The daily rainfall of the 12 days from 11/05/2019 to 11/17/2019 and 11/17/2019 to 11/29/2019 was also observed to vary. 

The daily rainfall intensities between 11/05/2019 and 11/17/2019 were below 20mm. 

From 11/17/2019 to 11/29/2019, daily rainfall intensity above 20mm was observed 11/22/2019. The rainfall intensity measured on 11/22/2019 was 47mm, with an increase of 38mm from 11/21/2019.  

12-days of accumulated rain between 11/05/2019 to 11/17/2019 was 43mm, while between 11/17/2019 and 11/29/2019, there was a sudden increase of 60mm. 

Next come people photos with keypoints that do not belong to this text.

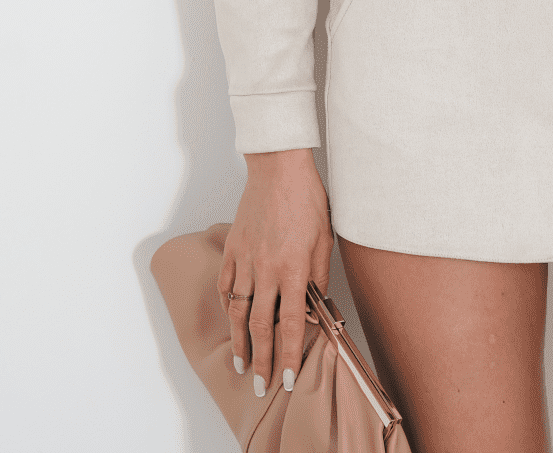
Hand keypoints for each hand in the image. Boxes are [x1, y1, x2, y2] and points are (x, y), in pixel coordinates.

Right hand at [218, 149, 333, 398]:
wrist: (279, 167)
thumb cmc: (307, 199)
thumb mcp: (325, 238)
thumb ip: (319, 275)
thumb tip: (314, 306)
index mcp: (293, 268)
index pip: (290, 324)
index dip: (287, 355)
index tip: (286, 378)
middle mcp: (266, 269)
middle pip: (261, 325)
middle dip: (261, 359)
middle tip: (259, 385)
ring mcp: (246, 259)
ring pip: (239, 310)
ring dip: (240, 341)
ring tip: (241, 364)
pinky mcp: (233, 248)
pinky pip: (227, 285)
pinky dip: (228, 306)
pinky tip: (232, 319)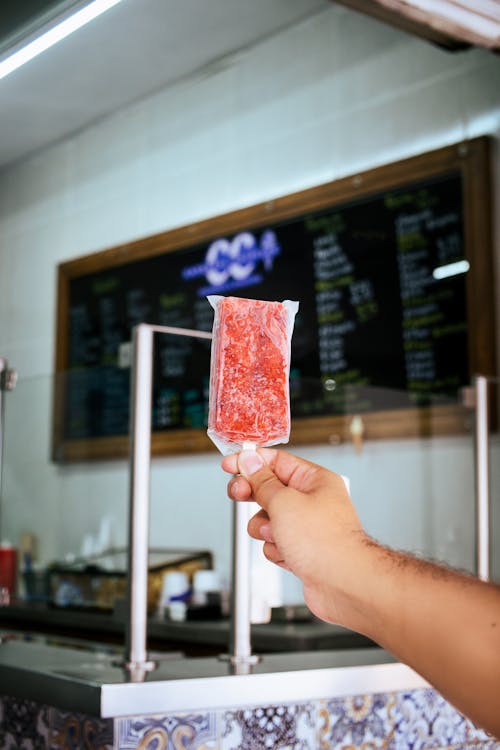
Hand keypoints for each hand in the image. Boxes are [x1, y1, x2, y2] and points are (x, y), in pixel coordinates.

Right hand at [221, 448, 371, 626]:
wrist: (344, 584)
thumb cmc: (326, 542)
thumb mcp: (283, 502)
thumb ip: (262, 481)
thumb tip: (250, 461)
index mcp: (315, 481)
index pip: (277, 461)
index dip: (251, 461)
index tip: (230, 464)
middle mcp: (313, 501)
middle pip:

The increase in PSI displacement's magnitude and spatial extent between the SAR imagery before (11/17/2019) and after the (11/29/2019) landslide event was attributed to the 60mm increase in the accumulated rainfall over the 12 days. 

The bar graphs of daily precipitation and plot of 12-day accumulated rainfall from 11/05/2019 to 11/29/2018 

Land cover Correlation

The influence of different land cover on landslides in West Pokot was determined by selecting the PS points on each landcover and looking at the PS velocities on QGIS software.

The PS velocities varied over the different land covers in the AOI. Based on the PS points selected, 35.85%, 26.82%, 20.57%,  12.06% and 4.70% were on trees, crops, grass, shrubs, and built areas, respectively.

60% of the PS points on each landcover showed that the landslides rate was classified as ‘extremely slow’ according to literature.